Supplied data below:

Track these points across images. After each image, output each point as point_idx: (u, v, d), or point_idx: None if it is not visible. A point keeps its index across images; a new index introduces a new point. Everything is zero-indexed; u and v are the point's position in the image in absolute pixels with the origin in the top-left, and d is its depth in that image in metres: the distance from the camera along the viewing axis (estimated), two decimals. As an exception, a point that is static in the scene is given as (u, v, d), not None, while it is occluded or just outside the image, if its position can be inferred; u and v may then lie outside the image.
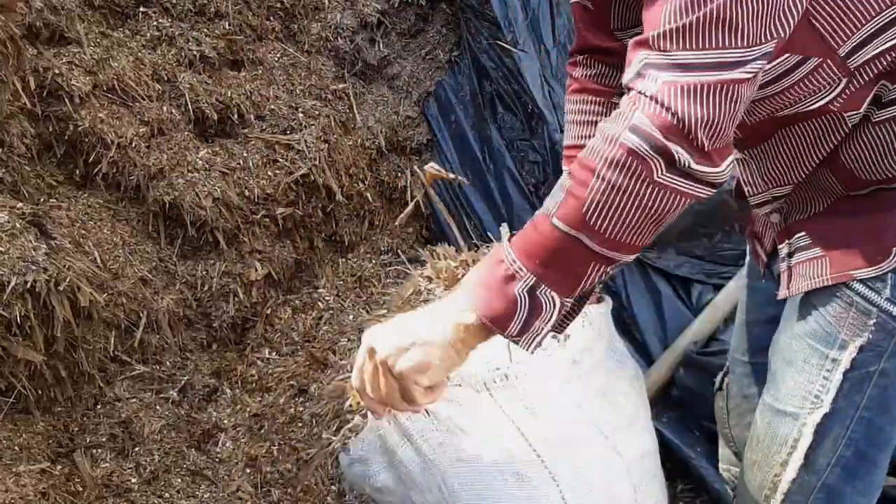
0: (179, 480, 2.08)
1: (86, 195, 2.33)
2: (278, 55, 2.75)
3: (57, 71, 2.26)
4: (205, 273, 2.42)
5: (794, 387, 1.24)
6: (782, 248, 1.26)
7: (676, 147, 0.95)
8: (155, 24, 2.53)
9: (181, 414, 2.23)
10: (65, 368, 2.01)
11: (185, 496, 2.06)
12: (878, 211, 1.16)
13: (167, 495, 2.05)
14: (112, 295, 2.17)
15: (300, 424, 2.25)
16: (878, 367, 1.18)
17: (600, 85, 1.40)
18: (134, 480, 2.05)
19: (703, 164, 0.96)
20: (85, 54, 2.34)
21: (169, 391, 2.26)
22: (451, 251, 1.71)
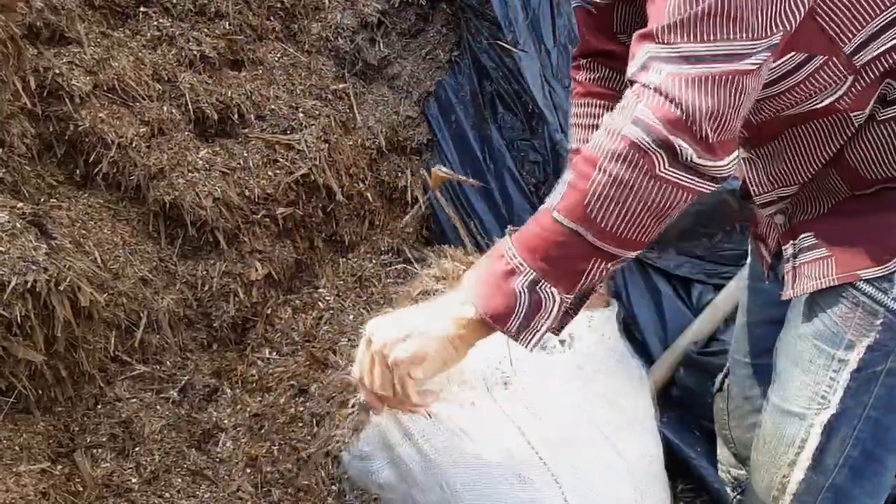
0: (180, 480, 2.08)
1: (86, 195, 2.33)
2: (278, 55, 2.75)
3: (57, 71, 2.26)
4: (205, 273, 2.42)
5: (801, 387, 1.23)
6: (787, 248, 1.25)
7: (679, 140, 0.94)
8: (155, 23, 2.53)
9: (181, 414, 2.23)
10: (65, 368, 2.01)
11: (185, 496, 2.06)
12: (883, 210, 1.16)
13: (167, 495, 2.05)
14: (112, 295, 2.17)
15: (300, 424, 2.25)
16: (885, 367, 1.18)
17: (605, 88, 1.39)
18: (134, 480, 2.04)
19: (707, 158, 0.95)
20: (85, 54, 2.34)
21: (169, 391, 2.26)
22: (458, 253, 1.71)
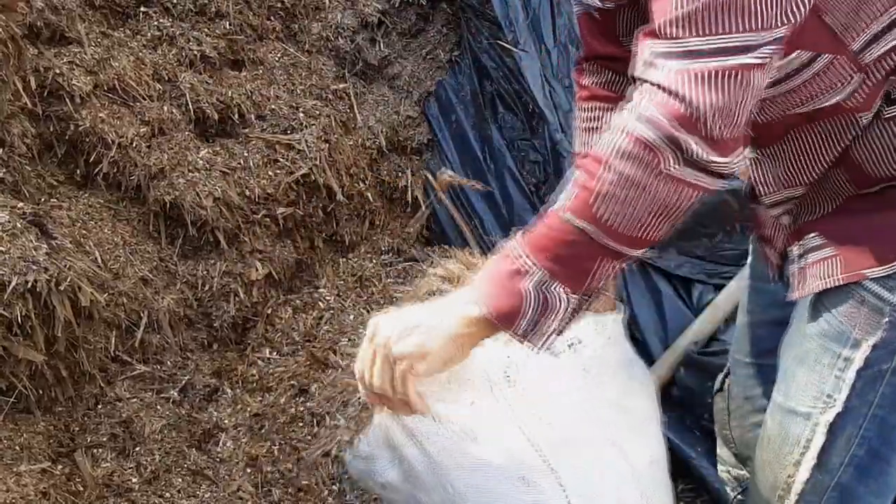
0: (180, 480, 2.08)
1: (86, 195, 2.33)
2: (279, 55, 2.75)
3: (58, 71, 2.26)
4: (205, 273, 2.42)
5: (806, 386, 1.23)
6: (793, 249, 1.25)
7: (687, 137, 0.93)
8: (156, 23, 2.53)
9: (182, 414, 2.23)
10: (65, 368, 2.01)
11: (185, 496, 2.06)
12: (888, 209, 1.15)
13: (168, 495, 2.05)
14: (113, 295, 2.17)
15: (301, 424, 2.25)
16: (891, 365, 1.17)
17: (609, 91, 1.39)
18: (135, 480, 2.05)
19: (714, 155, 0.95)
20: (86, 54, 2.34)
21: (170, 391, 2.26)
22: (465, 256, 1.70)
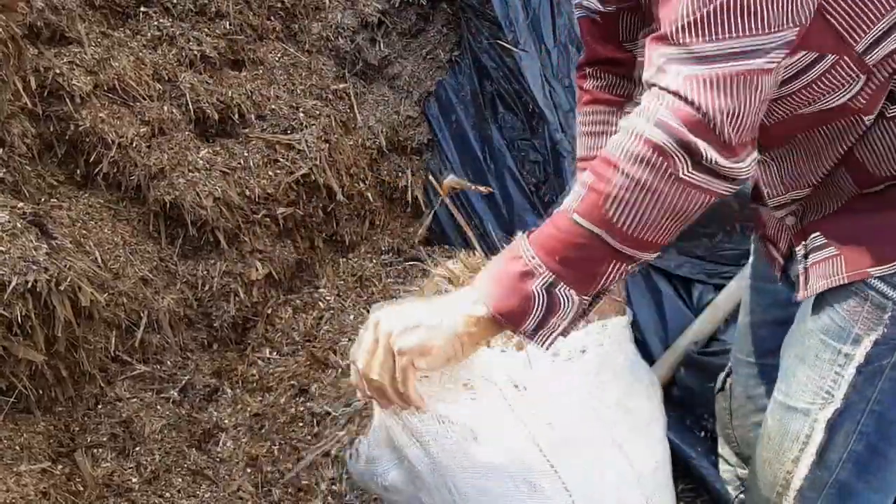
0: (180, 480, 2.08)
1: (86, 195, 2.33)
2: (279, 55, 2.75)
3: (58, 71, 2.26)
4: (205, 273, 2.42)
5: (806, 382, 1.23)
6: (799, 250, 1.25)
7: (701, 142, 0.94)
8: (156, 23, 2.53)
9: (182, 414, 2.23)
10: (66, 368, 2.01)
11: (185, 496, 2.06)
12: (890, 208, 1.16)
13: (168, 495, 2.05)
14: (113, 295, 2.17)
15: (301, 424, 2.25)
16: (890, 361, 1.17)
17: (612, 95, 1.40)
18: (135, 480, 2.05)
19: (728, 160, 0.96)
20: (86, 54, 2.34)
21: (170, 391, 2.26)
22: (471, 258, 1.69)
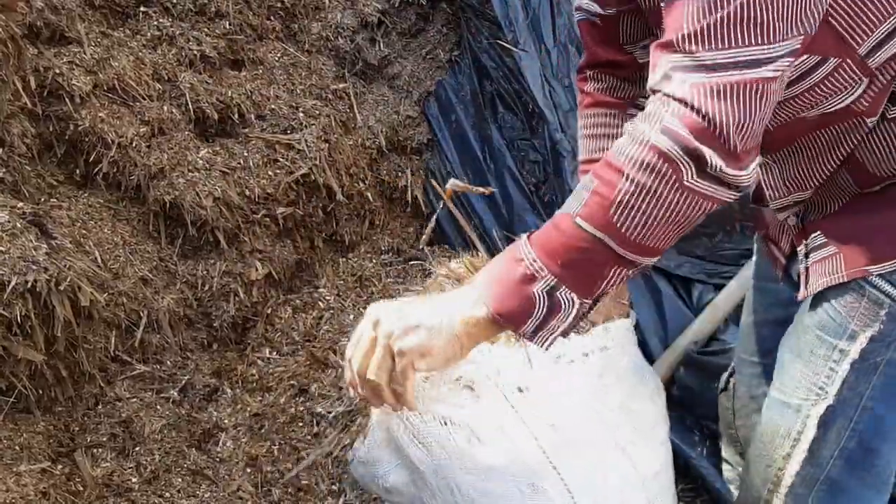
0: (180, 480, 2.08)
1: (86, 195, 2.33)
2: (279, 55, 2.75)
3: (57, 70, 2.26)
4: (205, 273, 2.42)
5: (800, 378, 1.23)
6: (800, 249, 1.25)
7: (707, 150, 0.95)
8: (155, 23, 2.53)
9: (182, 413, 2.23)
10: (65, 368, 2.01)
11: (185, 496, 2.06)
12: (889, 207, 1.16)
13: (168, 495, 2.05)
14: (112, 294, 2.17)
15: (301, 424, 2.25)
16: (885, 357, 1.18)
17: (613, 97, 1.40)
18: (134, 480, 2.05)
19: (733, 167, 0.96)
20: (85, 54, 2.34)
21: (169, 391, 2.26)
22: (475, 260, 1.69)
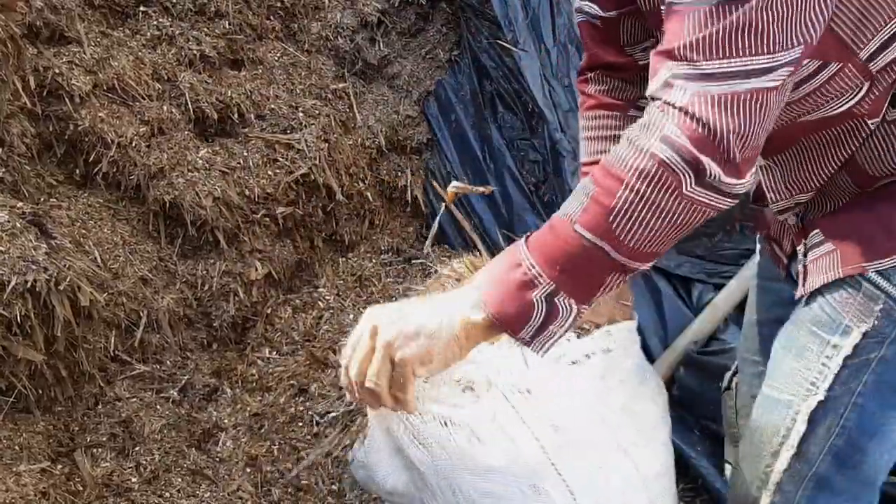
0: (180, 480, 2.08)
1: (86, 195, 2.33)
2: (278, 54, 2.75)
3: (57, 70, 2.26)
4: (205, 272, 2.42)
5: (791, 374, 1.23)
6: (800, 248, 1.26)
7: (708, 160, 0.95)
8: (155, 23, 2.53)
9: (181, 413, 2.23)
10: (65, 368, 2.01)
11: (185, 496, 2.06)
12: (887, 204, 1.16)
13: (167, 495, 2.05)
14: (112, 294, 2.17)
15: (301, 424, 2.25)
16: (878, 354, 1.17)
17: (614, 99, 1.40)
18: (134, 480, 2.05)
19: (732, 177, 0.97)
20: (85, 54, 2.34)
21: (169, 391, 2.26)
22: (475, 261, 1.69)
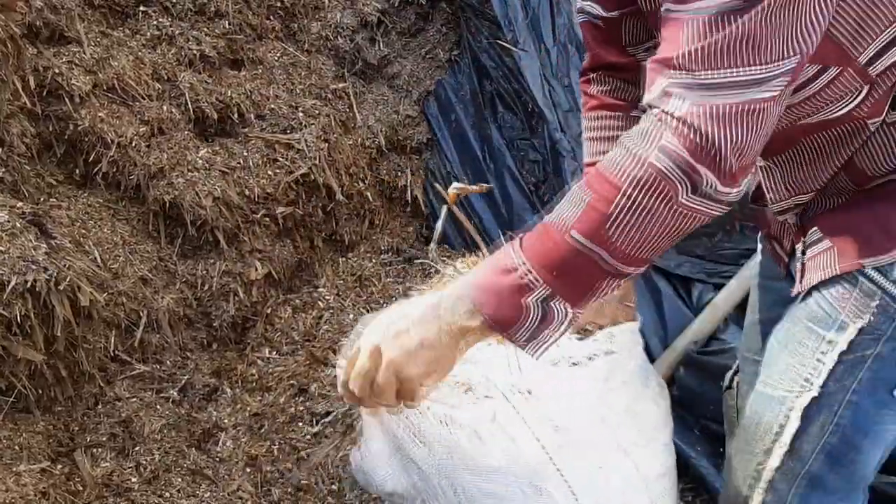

End of Supplied data.

→ **What is needed**: The records must be restated word for word, apart from any images.

→ **Exercise result**:
Track these points across images. After each image, output each point as point_idx: (u, v, d), or point_idx: None if it is not visible. A point keeps its index across images; a new index introduces a new point. Everything is zero-indexed; u and v are the point's position in the image in absolute pixels with the origin in the top-left, and d is its depth in that image in metres: the distance from the camera along the viewing axis (estimated), two decimals. As an exception, a point that is static in the scene is given as (u, v, d), not None, while it is occluded or just outside the image, if its position can be inferred; u and v may then lie outside the image.
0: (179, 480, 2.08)
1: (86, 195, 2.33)
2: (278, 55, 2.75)
3: (57, 71, 2.26)
4: (205, 273, 2.42)
5: (794, 387, 1.24)
6: (782, 248, 1.26)
7: (676, 147, 0.95)
8: (155, 24, 2.53)
9: (181, 414, 2.23)
10: (65, 368, 2.01)
11: (185, 496, 2.06)
12: (878, 211, 1.16)
13: (167, 495, 2.05)
14: (112, 295, 2.17)
15: (300, 424, 2.25)
16: (878, 367, 1.18)
17: (600, 85, 1.40)
18: (134, 480, 2.05)
19: (703, 164, 0.96)
20: (85, 54, 2.34)
21: (169, 391, 2.26)
22: (451, 251, 1.71)
0: (180, 480, 2.08)
1: (86, 195, 2.33)
2: (278, 55, 2.75)
3: (57, 71, 2.26)
4: (205, 273, 2.42)
5: (801, 387, 1.23)
6: (787, 248, 1.25)
7: (679, 140, 0.94)
8: (155, 23, 2.53)
9: (181, 414, 2.23)
10: (65, 368, 2.01)
11: (185, 496, 2.06)
12: (883, 210, 1.16)
13: (167, 495, 2.05)
14: (112, 295, 2.17)
15: (300, 424, 2.25)
16: (885, 367, 1.18)
17: (605, 88, 1.39)
18: (134, 480, 2.04)
19: (707, 158, 0.95)
20: (85, 54, 2.34)
21: (169, 391, 2.26)
22: (458, 253, 1.71)
0: (180, 480, 2.08)
1: (86, 195, 2.33)
2: (279, 55, 2.75)
3: (58, 71, 2.26)
4: (205, 273, 2.42)
5: (806, 386, 1.23)
6: (793, 249, 1.25)
7: (687, 137, 0.93)
8: (156, 23, 2.53)
9: (182, 414, 2.23)
10: (65, 368, 2.01)
11: (185, 496, 2.06)
12: (888, 209, 1.15)
13: (168, 495, 2.05)
14: (113, 295, 2.17)
15: (301, 424, 2.25)
16: (891, 365, 1.17)
17: (609, 91, 1.39)
18: (135, 480, 2.05)
19: (714, 155, 0.95)
20: (86, 54, 2.34)
21: (170, 391, 2.26)
22: (465, 256, 1.70)
0: (180, 480, 2.08)
1: (86, 195, 2.33)
2: (279, 55, 2.75)
3: (58, 71, 2.26)
4: (205, 273, 2.42)
5: (806, 382, 1.23)
6: (799, 250, 1.25)
7: (701, 142, 0.94)
8: (156, 23, 2.53)
9: (182, 414, 2.23)
10: (66, 368, 2.01)
11: (185, 496, 2.06)
12: (890, 208, 1.16)
13: (168, 495, 2.05)
14: (113, 295, 2.17)
15: (301, 424, 2.25)
16: (890, 361, 1.17)
17: (612, 95, 1.40)
18: (135, 480, 2.05)
19: (728, 160, 0.96)
20: (86, 54, 2.34)
21: (170, 391, 2.26)
22: (471, 258, 1.69)
0: (180, 480, 2.08)
1: (86, 195, 2.33)
2: (279, 55, 2.75)
3: (57, 70, 2.26)
4: (205, 273, 2.42)
5: (800, 378, 1.23)
6: (800, 249, 1.25)
7: (707, 150, 0.95)
8: (155, 23, 2.53)
9: (182, 413, 2.23)
10: (65, 368, 2.01)
11: (185, 496, 2.06)
12: (889, 207, 1.16)
13: (168, 495, 2.05)
14: (112, 294, 2.17)
15: (301, 424, 2.25)
16: (885, 357, 1.18)
17: (613, 97, 1.40)
18: (134, 480, 2.05)
19: (733, 167, 0.96)
20: (85, 54, 2.34)
21: (169, 391, 2.26)
22: (475, 260, 1.69)
0: (180, 480, 2.08)
1: (86, 195, 2.33)
2: (278, 54, 2.75)
3: (57, 70, 2.26)
4: (205, 272, 2.42)
5: (791, 374, 1.23)
6: (800, 248, 1.26)
7: (708, 160, 0.95)
8: (155, 23, 2.53)
9: (181, 413, 2.23)
10: (65, 368, 2.01)
11: (185, 496, 2.06)
12: (887, 204, 1.16)
13: (167, 495, 2.05)
14: (112, 294, 2.17)
15: (301, 424, 2.25)
16: (878, 354, 1.17)
17: (614, 99, 1.40)
18: (134, 480, 2.05)
19: (732, 177, 0.97)
20: (85, 54, 2.34)
21: (169, 391, 2.26)
22: (475, 261, 1.69)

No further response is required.